If you happen to break the point of a razor knife blade off, hold the back side of the tip against a coarse sharpening stone or a grindstone and file a bit of an angle on it until it meets the sharpened edge again.  It ends up looking like this:


Repaired X-Acto Blade
You're back in business.

The 51-piece razor knife set from Big Lots includes a sharpening stone, but I don't recommend it.  Rather, go to a knife store and see what they have in sharpening stones.  Tell them you want a really fine one.  With any luck at all, you'll be able to get a very small, very fine stone for just a few bucks.  You don't need anything fancy like diamond grit or anything, although if they have something with ceramic you might check it out; ceramic is even finer than Arkansas stone.

You also should sharpen the gouges every now and then.  You can use the knife sharpening stone to hone them around the outer edge, and the motion is a bit different for a U-shaped blade than for a V-shaped blade, but you'll figure it out.

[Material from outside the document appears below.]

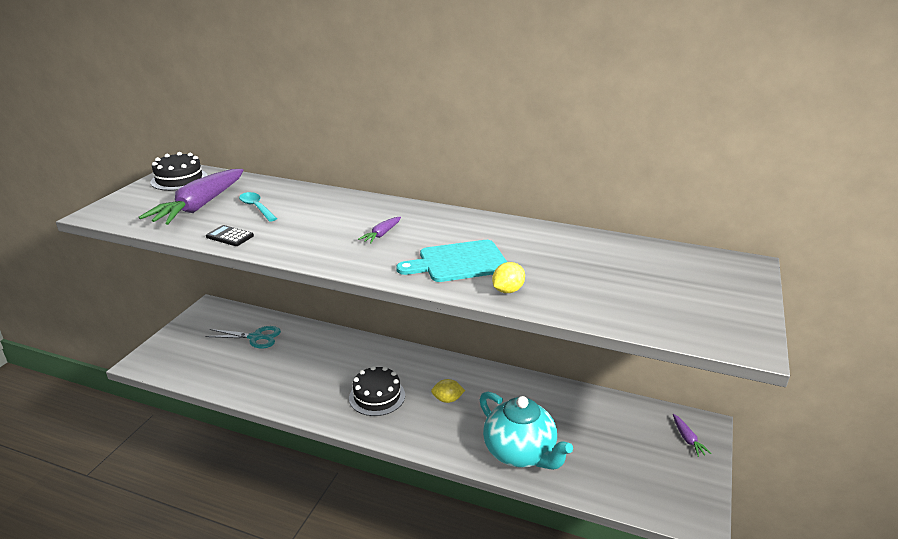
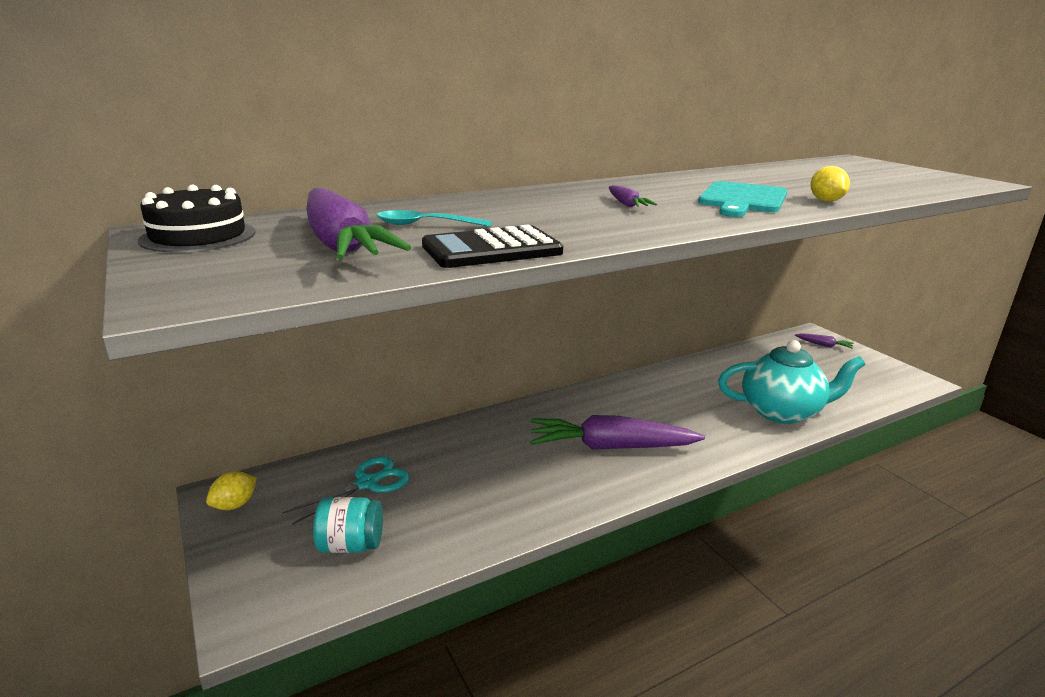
camera: 50 degrees left, 5 degrees down
black calculator [206,225,254,246] -> black calculator [422,224,563,268], size x1.76
black cake [349,366,405,416] -> purple carrot [530,415,705,450]
yellow lemon [431,379,465,403] -> yellow lemon moved to [206,471,257,510]
none -> turquoise jar [313,497,383,553]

The problem with sharpening the gouges is honing the inside edge, which is necessary for an optimum job of sharpening.  Some people make do with stone bits from a rotary grinder tool, but not mounted in the rotary grinder -- just carefully applied by hand.  Another idea is to fold a piece of very fine sandpaper, 400 grit or finer, and use that, possibly wrapped around an X-Acto knife blade.

To do an even better job of sharpening these tools, get a sharpening strop.


Sharpening Strop

Go to:  http://www.mhc-online.com/main2/home.htm, then click on Table of Contents, Sharpening Devices, Sharpening Strops, PW12.



CUSTOM TOOLS


You can actually create custom cutting tools if you're handy.  It's possible to grind a razor knife blade into an entirely new shape and then grind a new edge on it and sharpen it up -- or you can cut only on the back edge or mounting tang, leaving the original cutting edge intact.  The obvious thing to start with is another cutting tool, but you can actually make cutters out of all sorts of things.  Rubber isn't difficult to cut, you don't need surgical steel to cut it.  Sometimes, when you need to create a particular type of cut -- especially if you need to make the same cut a lot of times -- the thing to do is to make a tool just for the job.